Source excerpt:
The only item of any significance that has come to my notice over the past year has been the promise by Deputy Doherty to the people of Blacksod fishing area that a ball-alley would be provided for their amusement. When the lobster pots are unmended, when the boats are not available, when the slips are not made, merely because they were sanctioned by us, the fishermen of the area can always repair to the ball-alley and there amuse themselves. It was like the advice I heard given by a one-time Deputy of this House who was avoiding an issue that was a matter of controversy at the time. He rather asked the people in a constituency in Kerry not to forget their Irish dances and Irish music as it did not really matter whether there was anything in the pot or anything to put on the table. We shall have the same situation now with a ball-alley as they were to have at that time in Kerry-take out your old fiddle and play as they played in Kerry long ago.

That slip at Blacksod is necessary. It was considered necessary and desirable on the expert advice of the Fisheries Branch and of the officers of the Office of Public Works. It was sanctioned by the Department of Finance in February, 1957. I ask the Minister to see that that job is got on with, because the shellfish industry —lobsters and crayfish—is a very essential and integral part of the life of the people in that end of the Belmullet peninsula.

Aim a: In the records, start with the line containing "common name: Pink-washed looper moth" and go on through the final line of the records. Give those lines as a JSON list of strings, one string per line, with blank lines left out.
The Blacksod passage and the records after it come from separate, unrelated sources.

Records for processing:
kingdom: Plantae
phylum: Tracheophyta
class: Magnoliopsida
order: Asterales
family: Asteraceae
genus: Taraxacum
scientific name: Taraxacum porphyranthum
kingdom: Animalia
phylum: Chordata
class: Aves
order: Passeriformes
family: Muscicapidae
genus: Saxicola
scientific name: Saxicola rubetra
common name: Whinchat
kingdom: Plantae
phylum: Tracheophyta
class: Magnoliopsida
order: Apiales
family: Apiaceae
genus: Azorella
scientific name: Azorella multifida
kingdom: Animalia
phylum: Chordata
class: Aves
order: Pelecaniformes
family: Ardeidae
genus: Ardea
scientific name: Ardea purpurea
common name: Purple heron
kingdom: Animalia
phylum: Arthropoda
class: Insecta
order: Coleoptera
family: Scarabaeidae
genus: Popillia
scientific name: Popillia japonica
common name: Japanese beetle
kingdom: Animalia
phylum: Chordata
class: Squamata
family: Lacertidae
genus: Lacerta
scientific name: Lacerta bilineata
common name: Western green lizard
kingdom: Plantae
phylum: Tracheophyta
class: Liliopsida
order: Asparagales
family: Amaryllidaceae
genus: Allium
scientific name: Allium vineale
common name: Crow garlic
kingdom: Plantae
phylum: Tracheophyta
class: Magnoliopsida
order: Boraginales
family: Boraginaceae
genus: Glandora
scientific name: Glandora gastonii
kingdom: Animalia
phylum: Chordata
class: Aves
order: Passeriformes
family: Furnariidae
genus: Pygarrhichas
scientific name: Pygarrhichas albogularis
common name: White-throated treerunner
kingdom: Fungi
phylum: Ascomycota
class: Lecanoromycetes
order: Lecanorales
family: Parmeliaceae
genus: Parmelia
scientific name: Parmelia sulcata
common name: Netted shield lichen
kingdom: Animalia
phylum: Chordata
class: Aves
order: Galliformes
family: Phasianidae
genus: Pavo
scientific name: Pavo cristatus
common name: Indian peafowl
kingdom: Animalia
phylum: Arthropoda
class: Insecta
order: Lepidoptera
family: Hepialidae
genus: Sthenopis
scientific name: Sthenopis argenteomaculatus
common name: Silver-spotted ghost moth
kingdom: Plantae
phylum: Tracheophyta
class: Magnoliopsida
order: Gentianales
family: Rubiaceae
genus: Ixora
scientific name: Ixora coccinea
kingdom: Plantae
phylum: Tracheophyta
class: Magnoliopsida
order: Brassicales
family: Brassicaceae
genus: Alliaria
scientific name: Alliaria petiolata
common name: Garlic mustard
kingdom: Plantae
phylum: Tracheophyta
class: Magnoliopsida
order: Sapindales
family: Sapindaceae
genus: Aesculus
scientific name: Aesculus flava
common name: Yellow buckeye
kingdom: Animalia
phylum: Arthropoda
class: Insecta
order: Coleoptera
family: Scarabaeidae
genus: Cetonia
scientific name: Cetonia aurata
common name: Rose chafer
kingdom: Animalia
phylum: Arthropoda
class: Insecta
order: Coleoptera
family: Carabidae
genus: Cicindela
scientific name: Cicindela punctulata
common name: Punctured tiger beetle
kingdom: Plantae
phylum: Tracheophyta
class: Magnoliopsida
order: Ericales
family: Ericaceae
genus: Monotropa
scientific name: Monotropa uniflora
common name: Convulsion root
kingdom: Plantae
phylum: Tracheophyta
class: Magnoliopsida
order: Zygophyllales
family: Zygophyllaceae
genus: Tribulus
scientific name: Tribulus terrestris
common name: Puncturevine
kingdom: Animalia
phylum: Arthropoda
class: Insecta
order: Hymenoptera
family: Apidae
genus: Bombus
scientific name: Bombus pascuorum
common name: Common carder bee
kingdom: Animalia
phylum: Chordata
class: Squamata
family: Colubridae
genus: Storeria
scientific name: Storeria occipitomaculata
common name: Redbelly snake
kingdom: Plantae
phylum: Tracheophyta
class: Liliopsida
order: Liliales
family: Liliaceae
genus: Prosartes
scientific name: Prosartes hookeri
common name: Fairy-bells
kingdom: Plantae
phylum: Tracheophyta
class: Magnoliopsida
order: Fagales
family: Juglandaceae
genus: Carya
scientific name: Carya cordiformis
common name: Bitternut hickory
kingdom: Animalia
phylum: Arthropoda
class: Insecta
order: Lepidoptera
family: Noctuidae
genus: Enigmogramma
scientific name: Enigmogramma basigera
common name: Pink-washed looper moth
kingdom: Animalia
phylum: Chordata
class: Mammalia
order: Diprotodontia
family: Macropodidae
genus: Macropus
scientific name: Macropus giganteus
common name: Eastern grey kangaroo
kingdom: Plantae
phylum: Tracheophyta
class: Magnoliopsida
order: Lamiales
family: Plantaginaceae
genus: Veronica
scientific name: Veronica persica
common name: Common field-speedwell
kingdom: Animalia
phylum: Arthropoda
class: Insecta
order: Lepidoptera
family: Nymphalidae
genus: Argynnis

Aim b: Sum up the Blacksod passage in two sentences.

Written response a:
[
  "common name: Pink-washed looper moth",
  "kingdom: Animalia",
  "phylum: Chordata",
  "class: Mammalia",
  "order: Diprotodontia",
  "family: Macropodidae",
  "genus: Macropus",
  "scientific name: Macropus giganteus",
  "common name: Eastern grey kangaroo",
  "kingdom: Plantae",
  "phylum: Tracheophyta",
  "class: Magnoliopsida",
  "order: Lamiales",
  "family: Plantaginaceae",
  "genus: Veronica",
  "scientific name: Veronica persica",
  "common name: Common field-speedwell",
  "kingdom: Animalia",
  "phylum: Arthropoda",
  "class: Insecta",
  "order: Lepidoptera",
  "family: Nymphalidae",
  "genus: Argynnis"
]

Written response b: The speaker ridicules Deputy Doherty's promise of a ball-alley for the Blacksod fishing area, comparing it to a former Deputy's advice to people in Kerry to keep up their Irish dances and music whether or not there was food on the table. The speaker calls the Blacksod slip necessary, notes that it was sanctioned by the Department of Finance in February 1957 on expert advice, and asks the Minister to get the job done because the shellfish industry is essential to the people in that end of the Belmullet peninsula.